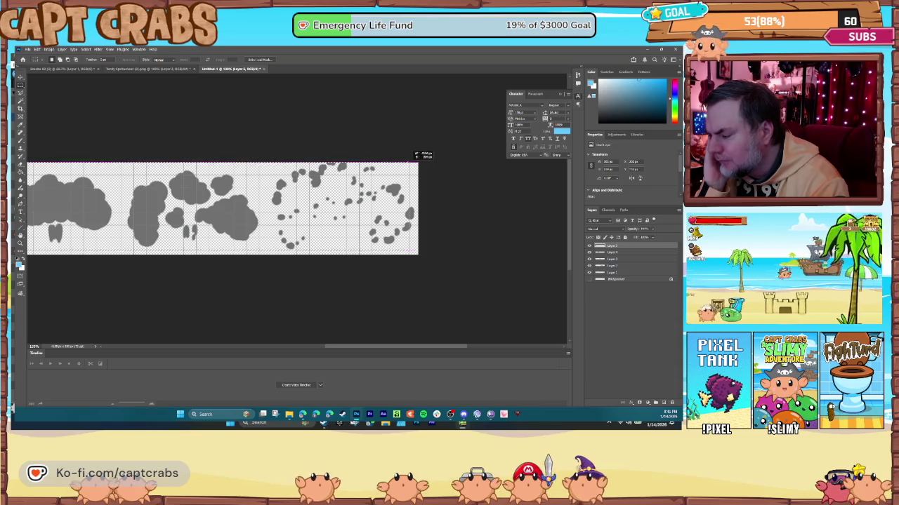
pyautogui.click(49, 50)
pyautogui.click(67, 113)
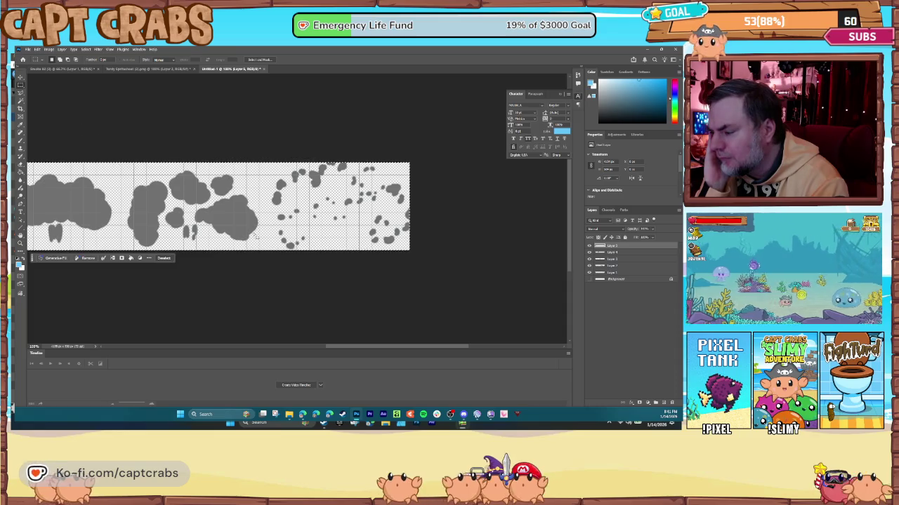
pyautogui.moveTo(340, 349); pyautogui.dragTo(221, 360)
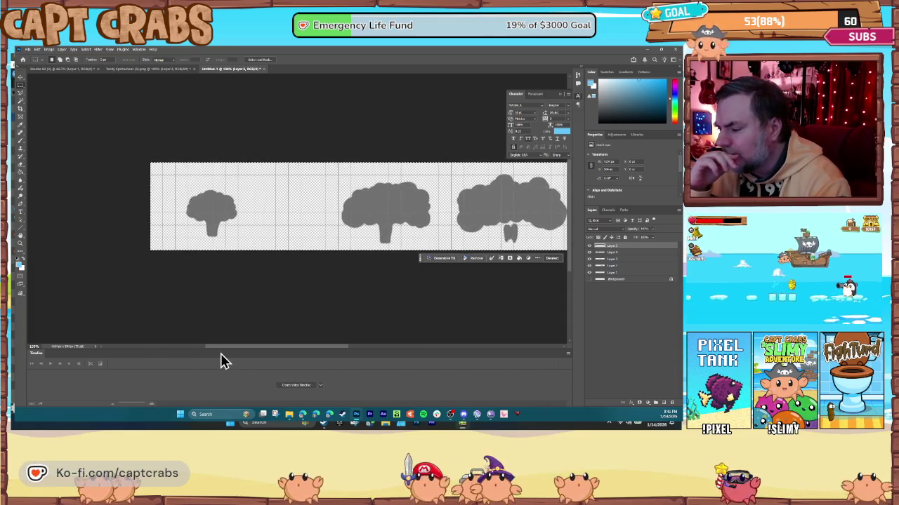
# Select all and slide the right cloud group to the left.
pyautogui.click(19, 79)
——
PROBLEM STATEMENT: Leave out the pictures and copy exactly the lines from the one with "pyautogui.moveTo(340, 349); pyautogui.dragTo(221, 360)" through the last line of the records above.

PROBLEM SOLUTION:
pyautogui.moveTo(340, 349); pyautogui.dragTo(221, 360)
# Select all and slide the right cloud group to the left.
pyautogui.click(19, 79)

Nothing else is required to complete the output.